RECORDS PROVIDED:
# # # #
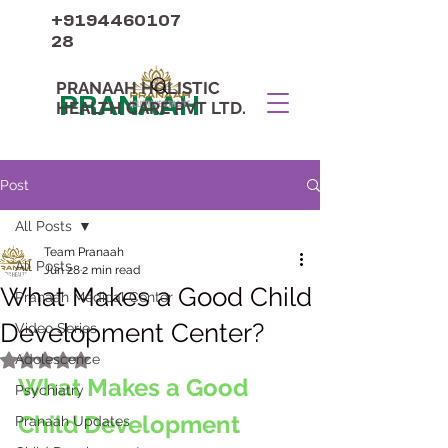
+9194460107
28
PRANAAH HOLISTIC
PRANAAH
HEALTH CARE PVT LTD.
Post
All Posts
Team Pranaah
All Posts
Jun 28
2 min read
What Makes a Good Child
Pranaah Medical Center
Development Center?
Video Series
Adolescence
Rated NaN out of 5 stars.
What Makes a Good 
Psychiatry
Child Development 
Pranaah Updates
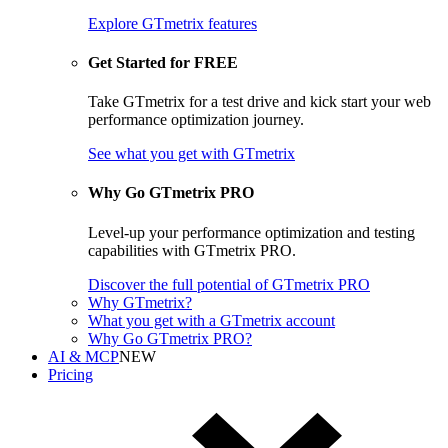
Explore GTmetrix features
Get Started for FREE
Take GTmetrix for a test drive and kick start your web
performance optimization journey.
See what you get
with GTmetrix
Why Go GTmetrix PRO
Level-up your performance optimization and testing
capabilities with GTmetrix PRO.
Discover
the full potential of
GTmetrix PRO
Why GTmetrix?
What you get with a GTmetrix account
Why Go GTmetrix PRO?
AI & MCP
NEW
Pricing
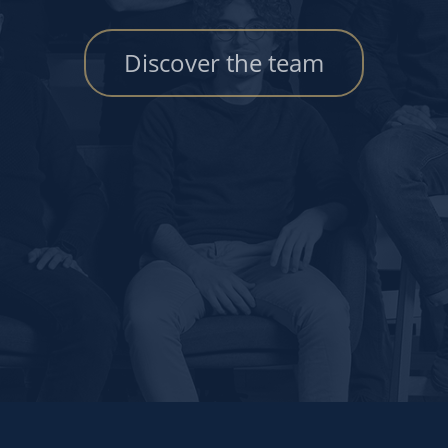
Discover the team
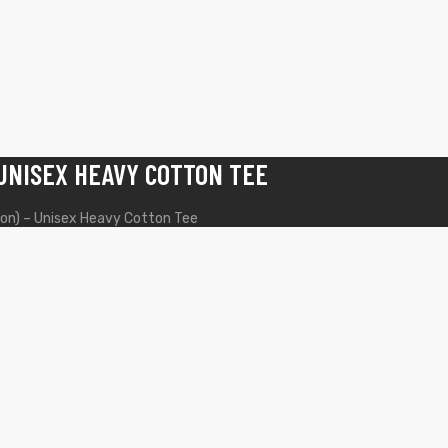
 UNISEX HEAVY COTTON TEE
ion) – Unisex Heavy Cotton Tee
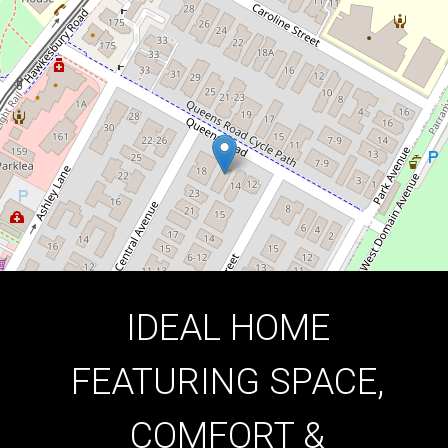
2
1
1
DOWNLOAD BROCHURE
IDEAL HOME
FEATURING SPACE,
COMFORT &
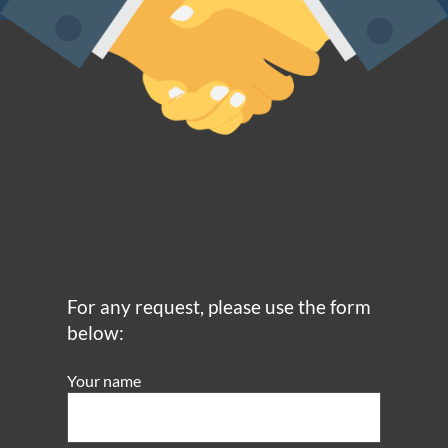
For any request, please use the form
below:
Your name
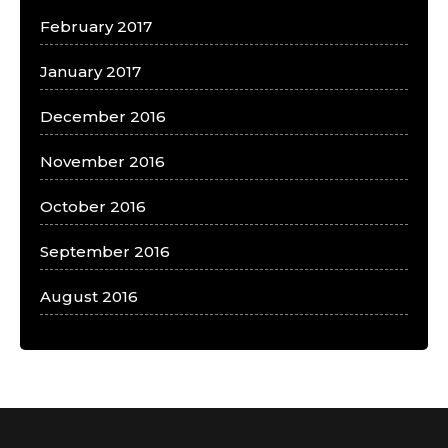
February 2017
January 2017
December 2016
November 2016
October 2016
September 2016
August 2016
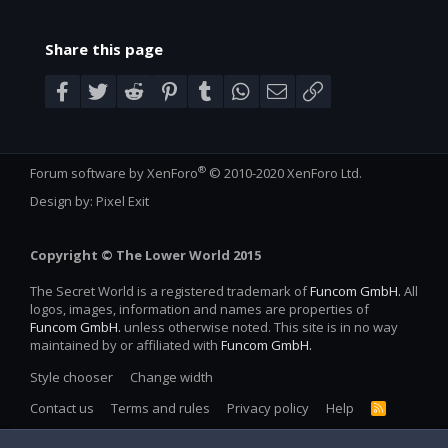
Share this page
Facebook
Twitter
Reddit
Pinterest
Tumblr
WhatsApp
Email
Link
®
Forum software by XenForo
© 2010-2020 XenForo Ltd.
Design by:
Pixel Exit
Copyright © The Lower World 2015
The Secret World is a registered trademark of
Funcom GmbH.
All
logos, images, information and names are properties of
Funcom GmbH.
unless otherwise noted. This site is in no way
maintained by or affiliated with
Funcom GmbH.
Style chooser
Change width
Contact us
Terms and rules
Privacy policy
Help
R
S
S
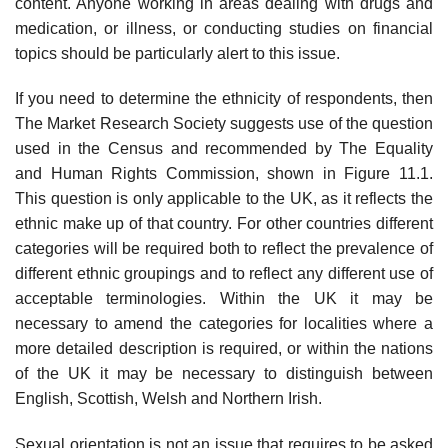
content. Anyone working in areas dealing with drugs and
medication, or illness, or conducting studies on financial
topics should be particularly alert to this issue.
If you need to determine the ethnicity of respondents, then
The Market Research Society suggests use of the question
used in the Census and recommended by The Equality
and Human Rights Commission, shown in Figure 11.1.
This question is only applicable to the UK, as it reflects the
ethnic make up of that country. For other countries different
categories will be required both to reflect the prevalence of
different ethnic group­ings and to reflect any different use of
acceptable terminologies. Within the UK it may be
necessary to amend the categories for localities where a
more detailed description is required, or within the nations
of the UK it may be necessary to distinguish between
English, Scottish, Welsh and Northern Irish.
Sexual orientation is not an issue that requires to be asked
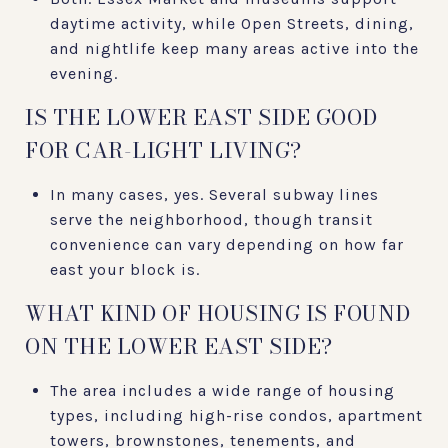
daytime activity, while Open Streets, dining,
and nightlife keep many areas active into the
evening.
IS THE LOWER EAST SIDE GOOD
FOR CAR-LIGHT LIVING?
In many cases, yes. Several subway lines
serve the neighborhood, though transit
convenience can vary depending on how far
east your block is.
WHAT KIND OF HOUSING IS FOUND
ON THE LOWER EAST SIDE?
The area includes a wide range of housing
types, including high-rise condos, apartment
towers, brownstones, tenements, and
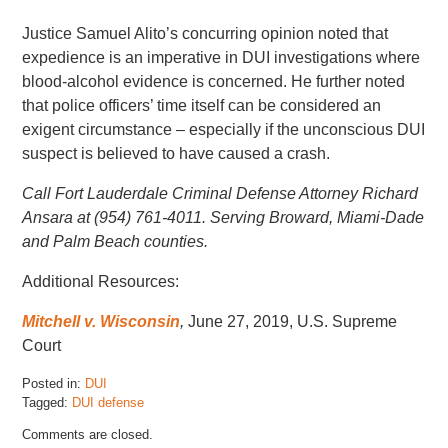
Justice Samuel Alito’s concurring opinion noted that
expedience is an imperative in DUI investigations where
blood-alcohol evidence is concerned. He further noted
that police officers’ time itself can be considered an
exigent circumstance – especially if the unconscious DUI
suspect is believed to have caused a crash.
Call Fort Lauderdale Criminal Defense Attorney Richard
Ansara at (954) 761-4011. Serving Broward, Miami-Dade
and Palm Beach counties.
Additional Resources:
Mitchell v. Wisconsin
,
June 27, 2019, U.S. Supreme
Court
Posted in:
DUI
Tagged:
DUI defense
Updated:
Comments are closed.
June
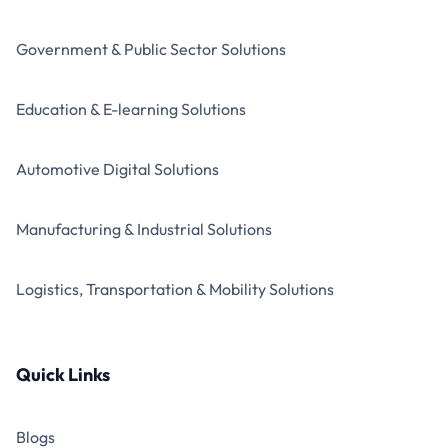
Government & Public Sector Solutions
Education & E-learning Solutions
Automotive Digital Solutions
Manufacturing & Industrial Solutions
Logistics, Transportation & Mobility Solutions
Quick Links
Blogs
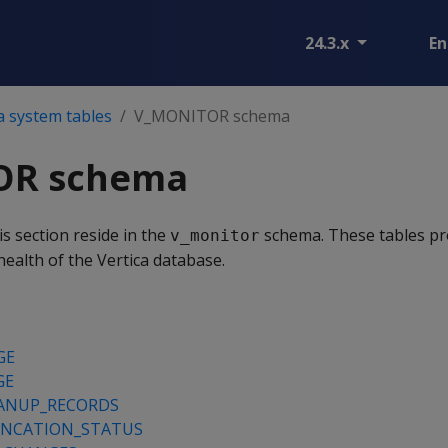
24.3.x
En
a system tables
V_MONITOR schema
OR schema
is section reside in the
schema. These tables pr
v_monitor
ealth of the Vertica database.
GE
GE
ANUP_RECORDS
NCATION_STATUS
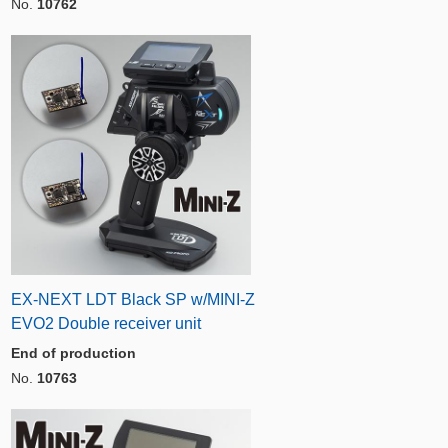
No.
10762
EX-NEXT LDT Black SP w/MINI-Z
EVO2 Double receiver unit
End of production
No.
10763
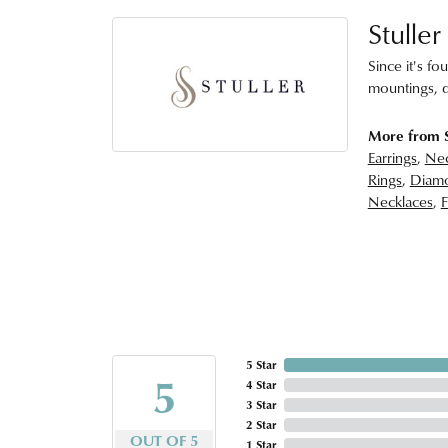
Stuller
Since it's fo
mountings, d
More from S
Earrings
,
Nec
Rings
,
Diamo
Necklaces
,
F
5 Star
5
4 Star
3 Star
2 Star
OUT OF 5
1 Star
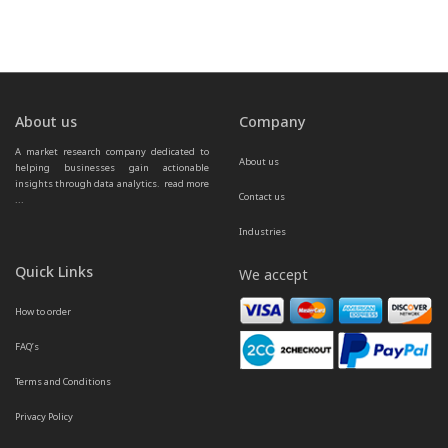
About us
Company
A market research company dedicated to 
About us
helping businesses gain actionable 
insights through data analytics.  
read more 
Contact us
...
Industries
Quick Links
We accept
How to order
FAQ’s
Terms and Conditions
Privacy Policy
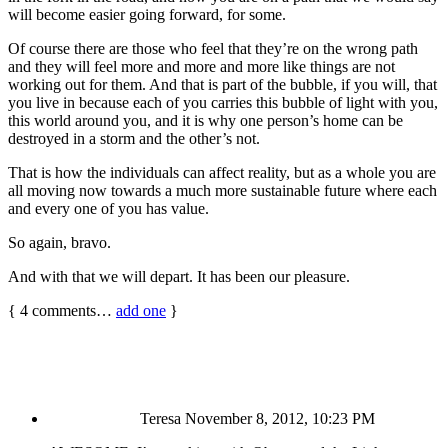
will become easier going forward, for some.
Of course there are those who feel that they’re on the wrong path
and they will feel more and more and more like things are not
working out for them. And that is part of the bubble, if you will, that
you live in because each of you carries this bubble of light with you,
this world around you, and it is why one person’s home can be
destroyed in a storm and the other’s not.
That is how the individuals can affect reality, but as a whole you are
all moving now towards a much more sustainable future where each
and every one of you has value.
So again, bravo.
And with that we will depart. It has been our pleasure.
{
4
comments…
add one
}
Teresa
November 8, 2012, 10:23 PM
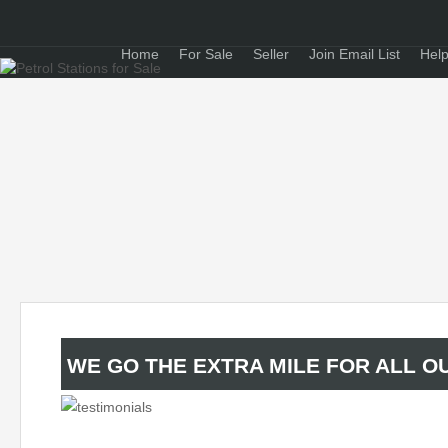
Home
For Sale
Seller
Join Email List
Help
WE GO THE EXTRA MILE FOR ALL OU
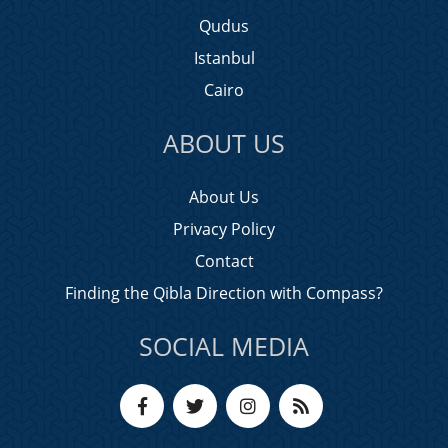
Qudus
Istanbul
Cairo
ABOUT US
About Us
Privacy Policy
Contact
Finding the Qibla Direction with Compass?
SOCIAL MEDIA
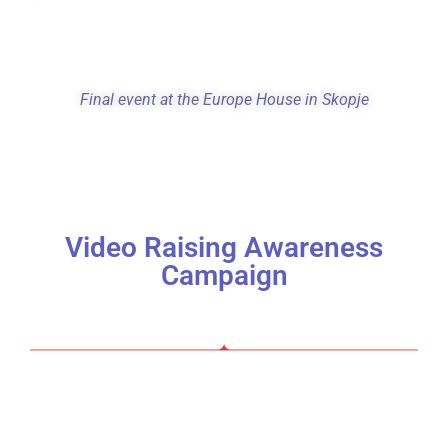
F
inal event at the Europe House in Skopje
Video Raising Awareness
Campaign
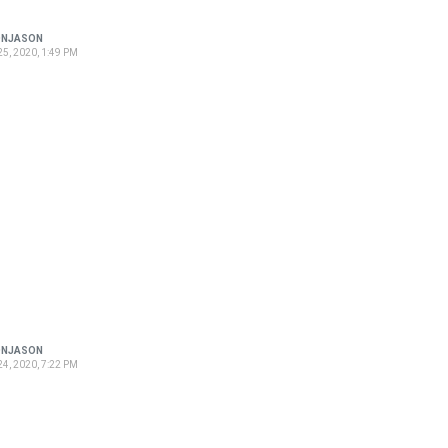
ONJASON
5, 2020, 1:49 PM
ONJASON
4, 2020, 7:22 PM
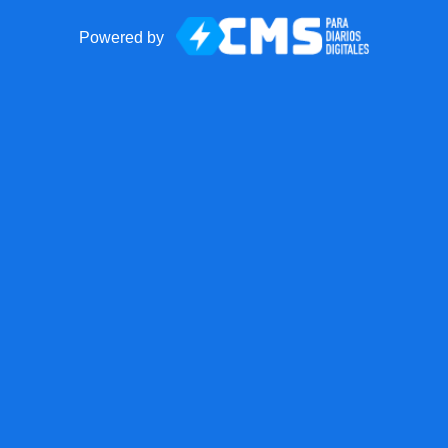
Powered by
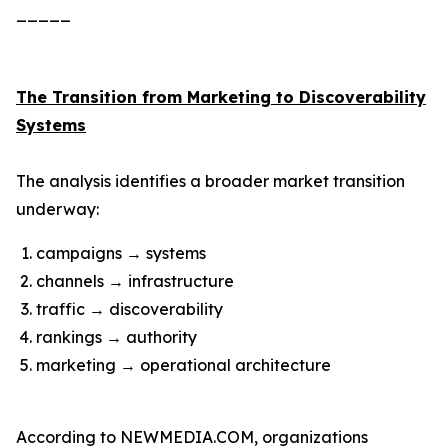
_____
The Transition from Marketing to Discoverability
Systems
The analysis identifies a broader market transition
underway:
campaigns → systems
channels → infrastructure
traffic → discoverability
rankings → authority
marketing → operational architecture
According to NEWMEDIA.COM, organizations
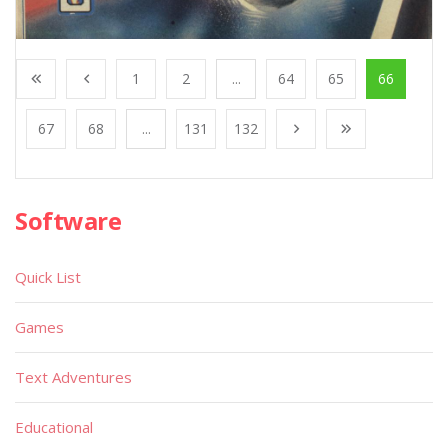
1
2
...
64
65
66
67
68
...
131
132
Software
Quick List
Games
Text Adventures
Educational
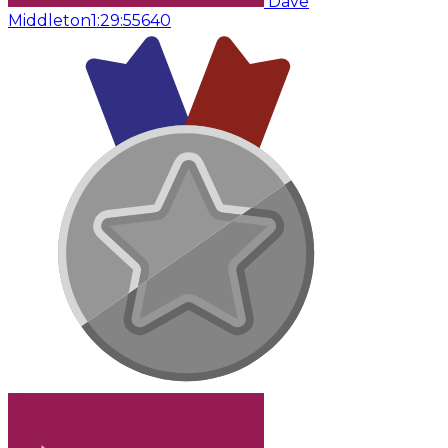
Dave
Middleton
1:29:55
640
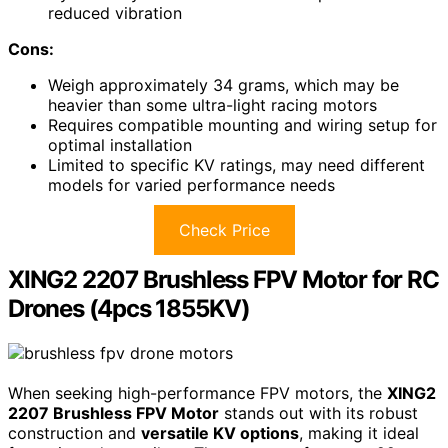
reduced vibration
Cons:
Weigh approximately 34 grams, which may be
heavier than some ultra-light racing motors
Requires compatible mounting and wiring setup for
optimal installation
Limited to specific KV ratings, may need different
models for varied performance needs
Check Price
XING2 2207 Brushless FPV Motor for RC
Drones (4pcs 1855KV)
When seeking high-performance FPV motors, the
XING2
2207 Brushless FPV Motor
stands out with its robust
construction and
versatile KV options
, making it ideal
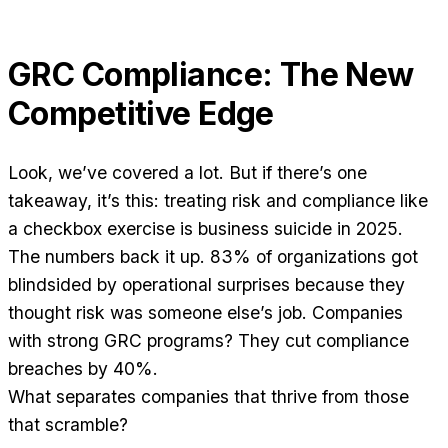
GRC Compliance: The New
Competitive Edge
Look, we’ve covered a lot. But if there’s one
takeaway, it’s this: treating risk and compliance like
a checkbox exercise is business suicide in 2025.
The numbers back it up. 83% of organizations got
blindsided by operational surprises because they
thought risk was someone else’s job. Companies
with strong GRC programs? They cut compliance
breaches by 40%.
What separates companies that thrive from those
that scramble?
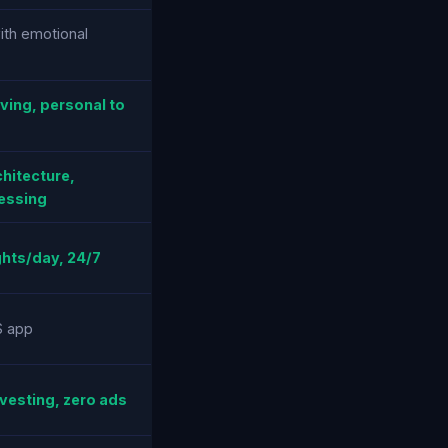
ith emotional
ving, personal to
chitecture,
essing
hts/day, 24/7
S app
vesting, zero ads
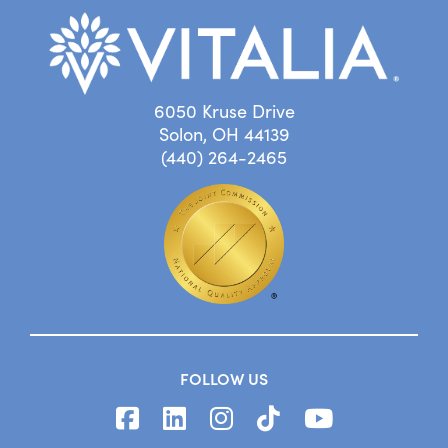
6050 Kruse Drive
Solon, OH 44139
(440) 264-2465
FOLLOW US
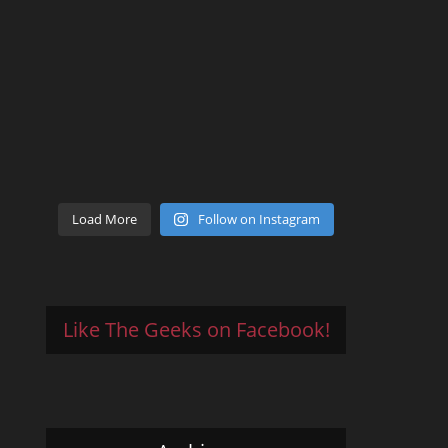
Load More
Follow on Instagram
Like The Geeks on Facebook!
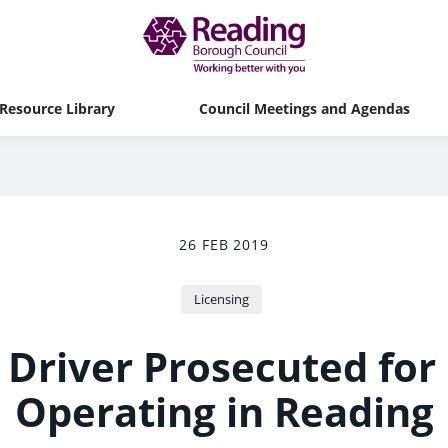
Resource Library
Council Meetings and Agendas
26 FEB 2019
Licensing
Driver Prosecuted for I
Operating in Reading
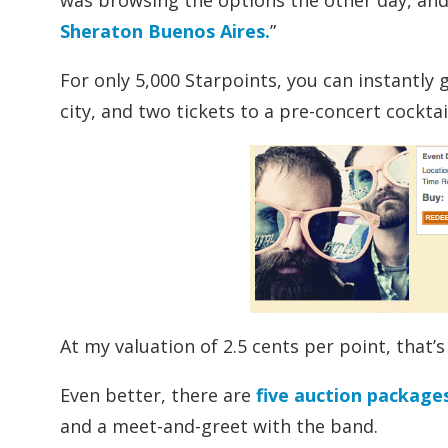
was browsing the options the other day, and 
Sheraton Buenos Aires.
”
For only 5,000 Starpoints, you can instantly 
city, and two tickets to a pre-concert cocktai
At my valuation of 2.5 cents per point, that
Even better, there are
five auction package
and a meet-and-greet with the band.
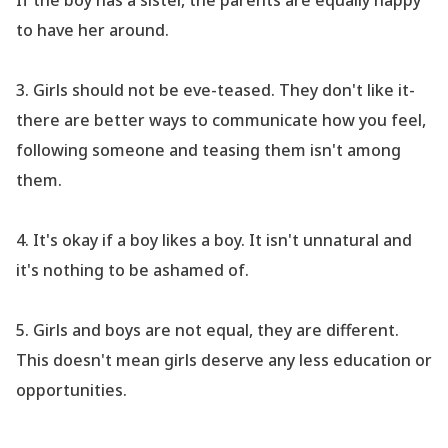
If the boy has a sister, the parents are equally happy
to have her around.
3.
Girls should not be eve-teased. They don
't like it-
there are better ways to communicate how you feel,
following someone and teasing them isn
't among
them.
4.
It
's okay if a boy likes a boy. It isn
't unnatural and
it
's nothing to be ashamed of.
5.
Girls and boys are not equal, they are different.
This doesn
't mean girls deserve any less education or
opportunities.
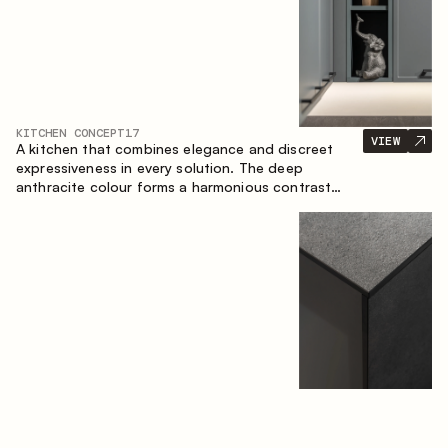
KITCHEN CONCEPT
17
VIEW
A kitchen that combines elegance and discreet
expressiveness in every solution. The deep
anthracite colour forms a harmonious contrast
with the warm wooden fronts, creating a cohesive
composition of the space.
# # # #
WORK ITEM: Search the entries for the string "tables" and copy each line where it occurs.

SOLUTION TO THE EXERCISE:
a system tables
schema. These tables pr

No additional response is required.